The lowest point came after consecutive setbacks at work. Despite pulling late nights for weeks on end, I could barely hold myself together. On the commute home, everything finally spilled over.
Through tears, I asked God: Why does honouring what You have entrusted to me grieve me so deeply? Why does doing what is right feel this heavy? I had no words left to pray.
In that moment, God met me with a simple vision. I saw myself curled up in a boat in stormy seas, and Jesus was there with me. He asked gently, “Do you see that I am with you? Do you trust Me?”
I broke. I surrendered once more — not in how God would calm the storm, but in knowing He was with me in it. Peace came before my circumstances changed.
God’s not done
And then December came, unfolding differently, quietly and gently. Joy returned slowly.
In a way only God could orchestrate, my unbelieving family — after years of hardened ground — sat together on Christmas night watching a film about Christ, curious and engaged. It was a quiet miracle.
In that moment, it felt as though God whispered, “Child, look at Me. I have never stopped loving you. I have always known what is on your heart. Trust Me. I am still at work.”
After Christmas, each day began to feel like Christmas morning — not in spectacle, but in wonder. Gratitude softened my days, and a sense of awe I had lost began to return.
God was not finished yet.

In the weeks that followed, God prompted me to reach out for a long-overdue conversation with my leader. The reconciliation was open, warm, and tender. What was restored was not just understanding, but trust — arriving gently, in the right season.
On the first Monday of the year, despite feeling unwell and taking drowsy medication without setting an alarm, God woke me at 5.30am for church morning prayer. It felt like an invitation — a reminder that He delights in meeting with us.
It was never about legalism, or doing everything “right.” Spiritual disciplines matter as the means by which we grow, but the reward has always been Jesus Himself.
God was not keeping score. He simply wanted my heart — one that continues to pursue Him in full surrender, even when the path is quiet and unseen.
I have no answers for when healing or breakthroughs will come. For me, worship has always been the closest expression of love I know how to offer God.
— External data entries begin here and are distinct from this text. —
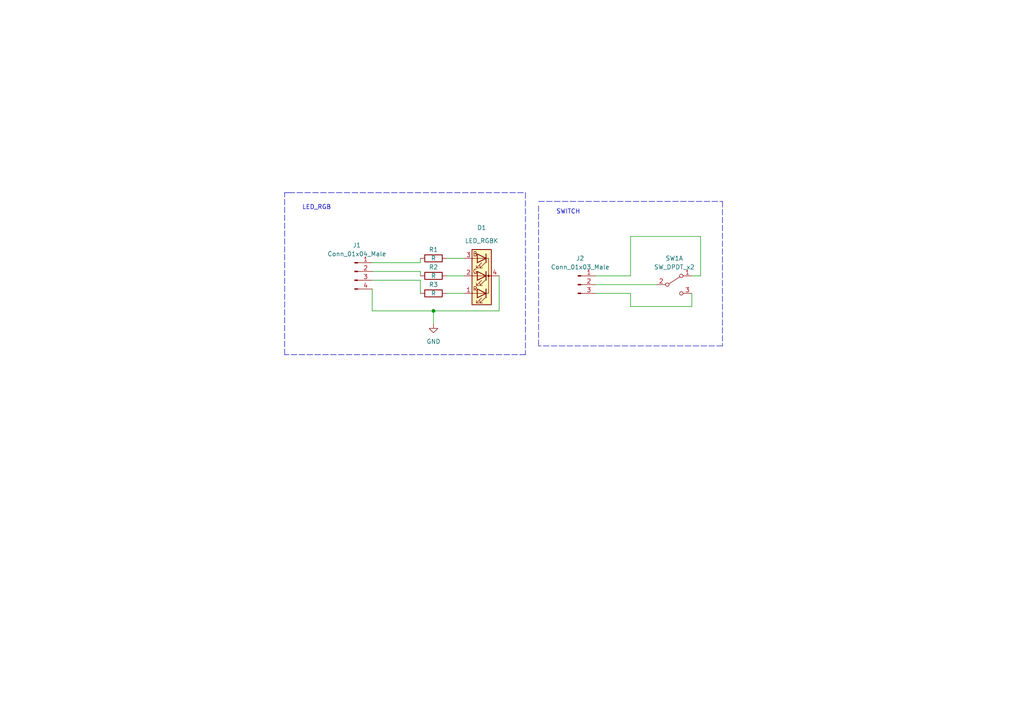
<source format=kicad_sch>
(kicad_sch (version 20211123) (generator eeschema)

  (uuid ab062250-c18d-4368-ae88-eefd1755751d)

  (paper "A4")

  

  (junction (at 125.73 90.17) (diameter 0) (color 0 0 0 0)
    (uuid 0a26ad95-5186-40e4-9dcb-db94646a21e9)
  )

  (polyline (pts (xy 152.4 55.88) (xy 152.4 102.87))
    (stroke (width 0) (type default) (color 0 0 0 0))
    (uuid 07fca87f-d691-492e-8985-984ee868cb38)
  )

  (wire (pts (xy 121.92 76.2) (xy 121.92 74.93))
    (stroke (width 0) (type default) (color 0 0 0 0))
    (uuid 094aaec7-4d5f-45bb-be02-fe2cd68b89c7)
  )
  (polyline (pts (xy 83.82 55.88) (xy 152.4 55.88))
    (stroke (width 0) (type default) (color 0 0 0 0))
    (uuid 0d1be661-445c-446f-8a30-f5b7c5151da4)
  )

  (wire (pts (xy 203.2 68.58) (xy 203.2 80.01))
    (stroke (width 0) (type default) (color 0 0 0 0))
    (uuid 13278cb9-ecd7-4a69-a249-35404f509ab1)
  )
  (wire (pts (xy 107.95 81.28) (xy 121.92 81.28))
    (stroke (width 0) (type default) (color 0 0 0 0))
    (uuid 1cedf635-2f8e-44a1-baa8-c316b0bf88ea)
  )
  (polyline (pts (xy 156.21 59.69) (xy 156.21 100.33))
    (stroke (width 0) (type default) (color 0 0 0 0))
    (uuid 1de7d910-5824-4284-b5ac-897396cbad3d)
  )

  (wire (pts (xy 125.73 90.17) (xy 144.78 90.17))
    (stroke (width 0) (type default) (color 0 0 0 0))
    (uuid 233037f5-2e53-477c-9bfa-442af515bdd1)
  )
  (wire (pts (xy 144.78 90.17) (xy 144.78 80.01))
    (stroke (width 0) (type default) (color 0 0 0 0))
    (uuid 2f0d446d-fcd8-4148-98c7-f32a10fae9b4)
  )
  (wire (pts (xy 107.95 83.82) (xy 107.95 90.17))
    (stroke (width 0) (type default) (color 0 0 0 0))
    (uuid 3a3878d6-d283-47fa-91ce-45f0a67bb4bb)
  )
  (polyline (pts (xy 209.55 100.33) (xy 156.21 100.33))
    (stroke (width 0) (type default) (color 0 0 0 0))
    (uuid 3b6907db-3a0f-4647-b9a4-22ee746bf869)
  )

  (wire (pts (xy 129.54 74.93) (xy 134.62 74.93))
    (stroke (width 0) (type default) (color 0 0 0 0))
    (uuid 56d04605-2fa1-4d44-9094-3c3cfb8f8e2c)
  )
  (wire (pts (xy 172.72 80.01) (xy 182.88 80.01))
    (stroke (width 0) (type default) (color 0 0 0 0))
    (uuid 6038a029-d664-449b-83bd-7e2c1db433d2)
  )
  (polyline (pts (xy 152.4 102.87) (xy 82.55 102.87))
    (stroke (width 0) (type default) (color 0 0 0 0))
    (uuid 6eb313de-36bb-4fd3-8127-8fdbea685a0b)
  )

  (wire (pts (xy 172.72 82.55) (xy 190.5 82.55))
    (stroke (width 0) (type default) (color 0 0 0 0))
    (uuid 8953da34-ea3f-4da5-b6dd-736f78b45a57)
  )
  (polyline (pts (xy 82.55 102.87) (xy 82.55 55.88))
    (stroke (width 0) (type default) (color 0 0 0 0))
    (uuid 90358f1c-e3d7-4870-aa48-44a315d02764)
  )

  (wire (pts (xy 107.95 76.2) (xy 121.92 76.2))
    (stroke (width 0) (type default) (color 0 0 0 0))
    (uuid 908db251-4a36-43b8-9938-c6416cfa009f)
  )
  (polyline (pts (xy 82.55 55.88) (xy 83.82 55.88))
    (stroke (width 0) (type default) (color 0 0 0 0))
    (uuid a33be8a1-0556-4542-bb03-cb8d92eca9b8)
  )

  (wire (pts (xy 182.88 68.58) (xy 203.2 68.58))
    (stroke (width 0) (type default) (color 0 0 0 0))
    (uuid a4e40f73-5f98-4a6a-9773-ead807ac2d1c)
  )
  (wire (pts (xy 182.88 80.01) (xy 182.88 68.58))
    (stroke (width 0) (type default) (color 0 0 0 0))
    (uuid af5abaf1-598f-4ee3-9452-2e3d8faa9764)
  )
  (wire (pts (xy 121.92 78.74) (xy 121.92 80.01))
    (stroke (width 0) (type default) (color 0 0 0 0))
    (uuid b4ee721c-df51-439b-98c7-e6fc4f21ed15)
  )
  (wire (pts (xy 200.66 88.9) (xy 200.66 85.09))
    (stroke (width 0) (type default) (color 0 0 0 0))
    (uuid c14a86bd-8c34-45d8-8f11-e786366b5ea0)
  )
  (wire (pts (xy 203.2 80.01) (xy 200.66 80.01))
    (stroke (width 0) (type default) (color 0 0 0 0))
    (uuid c997617c-5fe8-4e5d-8a16-bbd5c312a5cc)
  )
  (wire (pts (xy 129.54 80.01) (xy 134.62 80.01))
    (stroke (width 0) (type default) (color 0 0 0 0))
    (uuid caface81-4590-4fc3-b17f-80bd69b05dd1)
  )
  (wire (pts (xy 172.72 85.09) (xy 182.88 85.09))
    (stroke (width 0) (type default) (color 0 0 0 0))
    (uuid d02803d8-377e-407b-bf0d-7e7014d81062)
  )
  (wire (pts (xy 107.95 90.17) (xy 125.73 90.17))
    (stroke (width 0) (type default) (color 0 0 0 0))
    (uuid db755ec6-8750-47fc-b8b7-3db178453dab)
  )
  (wire (pts (xy 125.73 90.17) (xy 125.73 93.98))
    (stroke (width 0) (type default) (color 0 0 0 0))
    (uuid dc4f4803-5624-4564-a3a0-db3cacff4c65)
  )
  (wire (pts (xy 129.54 85.09) (xy 134.62 85.09))
    (stroke (width 0) (type default) (color 0 0 0 0))
    (uuid e4a75bce-4b5f-4d97-b6be-82b77ebf8832)
  )
  (wire (pts (xy 182.88 85.09) (xy 182.88 88.9))
    (stroke (width 0) (type default) (color 0 0 0 0))
    (uuid e8646b5e-b64b-4f66-86af-94ee50f15b7b)
  )
  (wire (pts (xy 107.95 78.74) (xy 121.92 78.74))
    (stroke (width 0) (type default) (color 0 0 0 0))
    (uuid e8a70d85-e061-4b4a-aa23-e35665226ecd)
  )
  (polyline (pts (xy 209.55 58.42) (xy 209.55 100.33))
    (stroke (width 0) (type default) (color 0 0 0 0))
    (uuid ea158766-c595-4c4c-aa45-2ee1b009b878)
  )
  (polyline (pts (xy 156.21 58.42) (xy 209.55 58.42))
    (stroke (width 0) (type default) (color 0 0 0 0))
    (uuid ea22287a-2d84-46ef-b52f-471fb08a16af)
  )

  (wire (pts (xy 121.92 81.28) (xy 121.92 85.09))
    (stroke (width 0) (type default) (color 0 0 0 0))
    (uuid f17a7bd6-78d8-4e3a-89ef-b6b959c2d88f)
  )
  (wire (pts (xy 182.88 88.9) (xy 200.66 88.9))
    (stroke (width 0) (type default) (color 0 0 0 0))
    (uuid f1f32b05-4631-4d65-b40b-1a2520538c87)
  )

  (text "SWITCH\n" (at 161.29 62.23 0)
    (effects (font (size 1.27 1.27)) (justify left bottom))
    (uuid 44b7a1f8-7608-41f0-a44a-786acfc7bb29)
  )
  (text "LED_RGB" (at 87.63 60.96 0)
    (effects (font (size 1.27 1.27)) (justify left bottom))
    (uuid f3c76b77-a923-416b-967a-02b48e42ff88)
  )

  (symbol (lib_id "Connector:Conn_01x04_Male") (at 102.87 78.74 0) (unit 1)
    (in_bom yes) (on_board yes) (fields_autoplaced)
    (uuid 3eb34af4-da13-4e59-8401-9125bfa36c5b)
    (property "Reference" "J1" (id 0) (at 103.505 71.12 0))
    (property "Value" "Conn_01x04_Male" (id 1) (at 103.505 73.66 0))
    (property "Footprint" "Connector_PinSocket_2.54mm:PinSocket_1x04_P2.54mm_Vertical" (id 2) (at 102.87 78.74 0)
      (effects (font (size 1.27 1.27)) hide)
    )
    (property "Datasheet" "~" (id 3) (at 102.87 78.74 0)
      (effects (font (size 1.27 1.27)) hide)
    )
    (pin "1" (uuid 6243c892-a8d0-4eb4-9fa4-b4fdb9eb512d))
    (pin "2" (uuid ac73dd99-defd-4355-a7ba-97f60945613e))
    (pin "3" (uuid 78f7bb84-1ea4-4611-b3e9-c1b051b2a7f7))
    (pin "4" (uuid 653e8625-8f5f-4f64-bb54-45b247b1e8b2))
  )

  (symbol (lib_id "power:GND") (at 125.73 93.98 0) (unit 1)
    (in_bom yes) (on_board yes) (fields_autoplaced)
    (uuid 4bcafdc8-5e44-471d-8059-c4f31964f976)
    (property "Reference" "#PWR01" (id 0) (at 125.73 100.33 0)
      (effects (font (size 1.27 1.27)) hide)
    )
    (property "Value" "GND" (id 1) (at 125.73 99.06 0))
    (property "Footprint" "" (id 2) (at 125.73 93.98 0)
      (effects (font (size 1.27 1.27)) hide)
    )
    (property "Datasheet" "" (id 3) (at 125.73 93.98 0)
      (effects (font (size 1.27 1.27)) hide)
    )
    (pin "1" (uuid 07c5fe2b-358f-45f6-b710-b503fb306f68))
  )

  (symbol (lib_id "Connector:Conn_01x03_Male") (at 167.64 82.55 0) (unit 1)
    (in_bom yes) (on_board yes) (fields_autoplaced)
    (uuid 5dc3f05d-0c86-45be-9827-ca0af583c704)
    (property "Reference" "J2" (id 0) (at 168.275 74.93 0))
    (property "Value" "Conn_01x03_Male" (id 1) (at 168.275 77.47 0))
    (property "Footprint" "Connector_PinSocket_2.54mm:PinSocket_1x03_P2.54mm_Vertical" (id 2) (at 167.64 82.55 0)
      (effects (font (size 1.27 1.27)) hide)
    )
    (property "Datasheet" "~" (id 3) (at 167.64 82.55 0)
      (effects (font (size 1.27 1.27)) hide)
    )
    (pin "1" (uuid 7765f31a-b229-495c-9cd5-779f28c9bfd9))
    (pin "2" (uuid ec974b83-3a15-43e0-a1aa-b5f6c7e480ed))
    (pin "3" (uuid ecc3e446-fa37-438b-89fe-1bc2aa0f7ca5))
  )

  (symbol (lib_id "Switch:SW_DPDT_x2") (at 195.58 82.55 0) (unit 1)
    (in_bom yes) (on_board yes) (fields_autoplaced)
    (uuid 6ff2e2ff-f7ea-4d18-81ca-c3834ed301ec)
    (property "Reference" "SW1" (id 0) (at 195.58 74.93 0))
    (property "Value" "SW_DPDT_x2" (id 1) (at 195.58 77.47 0))
    (property "Footprint" "Button_Switch_THT:SW_Slide_1P2T_CK_OS102011MS2Q" (id 2) (at 195.58 82.55 0)
      (effects (font (size 1.27 1.27)) hide)
    )
    (property "Datasheet" "~" (id 3) (at 195.58 82.55 0)
      (effects (font (size 1.27 1.27)) hide)
    )
    (pin "1" (uuid 91748ac5-9eef-4952-b430-bd39e5f28415))
    (pin "2" (uuid aff942dd-b435-4355-b025-3c09c611ea0d))
    (pin "3" (uuid d92cd37b-33f7-4802-83ac-486c34ecde1d))
  )

  (symbol (lib_id "Device:R") (at 125.73 85.09 90) (unit 1)
    (in_bom yes) (on_board yes)
    (uuid 72bddd2e-f8e2-43d1-994d-f146e4905aef)
    (property "Reference" "R3" (id 0) (at 125.73 82.55 90))
    (property "Value" "R" (id 1) (at 125.73 85.09 90))
    (property "Footprint" "Resistor_SMD:R_0805_2012Metric" (id 2) (at 125.73 86.868 90)
      (effects (font (size 1.27 1.27)) hide)
    )
    (property "Datasheet" "~" (id 3) (at 125.73 85.09 0)
      (effects (font (size 1.27 1.27)) hide)
    )
    (pin "1" (uuid 6f394f40-96d0-4d1b-bcae-5c6d57da69fa))
    (pin "2" (uuid b594323c-128a-4e8d-99a6-4a113059d19f))
  )

  (symbol (lib_id "Device:LED_RGBK") (at 139.7 80.01 180) (unit 1)
    (in_bom yes) (on_board yes)
    (uuid 87af33f3-41a3-4b5e-aeeb-0ac6403351ff)
    (property "Reference" "D1" (id 0) (at 139.7 66.04 0))
    (property "Value" "LED_RGBK" (id 1) (at 139.7 69.85 0))
    (property "Footprint" "LED_THT:LED_D5.0mm-4_RGB" (id 2) (at 139.7 78.74 0)
      (effects (font (size 1.27 1.27)) hide)
    )
    (property "Datasheet" "~" (id 3) (at 139.7 78.74 0)
      (effects (font (size 1.27 1.27)) hide)
    )
    (pin "1" (uuid 2653b80e-75c9-46ce-93bc-bdbb7ed74045))
    (pin "2" (uuid c2cd2136-b152-4c8d-8289-a7f02960a202))
    (pin "3" (uuid 2c4067ac-1d6a-469d-a612-3870cd3e7f50))
    (pin "4" (uuid 55ac62f1-4c43-4ca0-98ee-1f9a2235b670))
  )

  (symbol (lib_id "Device:R") (at 125.73 80.01 90) (unit 1)
    (in_bom yes) (on_board yes)
    (uuid 8e19489c-0589-44e0-892b-810296a107a6)
    (property "Reference" "R2" (id 0) (at 125.73 77.47 90))
    (property "Value" "R" (id 1) (at 125.73 80.01 90))
    (property "Footprint" "Resistor_SMD:R_0805_2012Metric" (id 2) (at 125.73 81.788 90)
      (effects (font (size 1.27 1.27)) hide)
    )
    (property "Datasheet" "~" (id 3) (at 125.73 80.01 0)
      (effects (font (size 1.27 1.27)) hide)
    )
    (pin "1" (uuid ce94ad96-3720-4634-8ab6-6bcc068db92f))
    (pin "2" (uuid 77694fa4-90cb-432d-8a88-8590aacafe46))
  )

  (symbol (lib_id "Device:R") (at 125.73 74.93 90) (unit 1)
    (in_bom yes) (on_board yes)
    (uuid ef205e60-ffeb-4070-ae2b-0672f13cd9ec)
    (property "Reference" "R1" (id 0) (at 125.73 72.39 90))
    (property "Value" "R" (id 1) (at 125.73 74.93 90))
    (property "Footprint" "Resistor_SMD:R_0805_2012Metric" (id 2) (at 125.73 76.708 90)
      (effects (font (size 1.27 1.27)) hide)
    )
    (property "Datasheet" "~" (id 3) (at 125.73 74.93 0)
      (effects (font (size 1.27 1.27)) hide)
    )
    (pin "1" (uuid c18b135d-2885-49dd-9fe3-f3339de39a11))
    (pin "2" (uuid 2c3f48da-b99d-415e-b9f9-dababdfb78e8))
  )

  (sheet_instances
    (path "/" (page "1"))
  )

  (symbol_instances
    (path "/4bcafdc8-5e44-471d-8059-c4f31964f976"
      (reference "#PWR01") (unit 1) (value "GND") (footprint "")
    )
    (path "/87af33f3-41a3-4b5e-aeeb-0ac6403351ff"
      (reference "D1") (unit 1) (value "LED_RGBK") (footprint "LED_THT:LED_D5.0mm-4_RGB")
    )
    (path "/3eb34af4-da13-4e59-8401-9125bfa36c5b"
      (reference "J1") (unit 1) (value "Conn_01x04_Male") (footprint "Connector_PinSocket_2.54mm:PinSocket_1x04_P2.54mm_Vertical")
    )
    (path "/5dc3f05d-0c86-45be-9827-ca0af583c704"
      (reference "J2") (unit 1) (value "Conn_01x03_Male") (footprint "Connector_PinSocket_2.54mm:PinSocket_1x03_P2.54mm_Vertical")
    )
    (path "/ef205e60-ffeb-4070-ae2b-0672f13cd9ec"
      (reference "R1") (unit 1) (value "R") (footprint "Resistor_SMD:R_0805_2012Metric")
    )
    (path "/8e19489c-0589-44e0-892b-810296a107a6"
      (reference "R2") (unit 1) (value "R") (footprint "Resistor_SMD:R_0805_2012Metric")
    )
    (path "/72bddd2e-f8e2-43d1-994d-f146e4905aef"
      (reference "R3") (unit 1) (value "R") (footprint "Resistor_SMD:R_0805_2012Metric")
    )
    (path "/6ff2e2ff-f7ea-4d18-81ca-c3834ed301ec"
      (reference "SW1") (unit 1) (value "SW_DPDT_x2") (footprint "Button_Switch_THT:SW_Slide_1P2T_CK_OS102011MS2Q")
    )
  )
)

</source>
If you are walking through a season where faith feels small or costly, you are not alone. God is still with you in the boat.
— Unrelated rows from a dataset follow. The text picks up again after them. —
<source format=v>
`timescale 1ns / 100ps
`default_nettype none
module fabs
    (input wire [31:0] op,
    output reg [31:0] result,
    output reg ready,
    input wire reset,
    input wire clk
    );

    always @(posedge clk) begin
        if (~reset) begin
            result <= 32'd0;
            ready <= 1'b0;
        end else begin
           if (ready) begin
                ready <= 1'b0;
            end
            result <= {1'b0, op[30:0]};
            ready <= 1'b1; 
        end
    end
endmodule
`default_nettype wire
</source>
When nothing seems to be moving in the midst of the storm, faith sometimes looks like remembering — remaining present and keeping our eyes on Jesus. There is a quiet courage to lift up your song and still praise the Lord.
And sometimes, all that we have is a hallelujah — and that is still worship.
- What does faith look like for you when healing is slow, unclear, or absent?
- Where might God be inviting you to remain present rather than to fix, explain, or perform?
- What would it mean to receive grace — without shame or self-judgment?
- When you have little left to offer God, what does worship look like for you?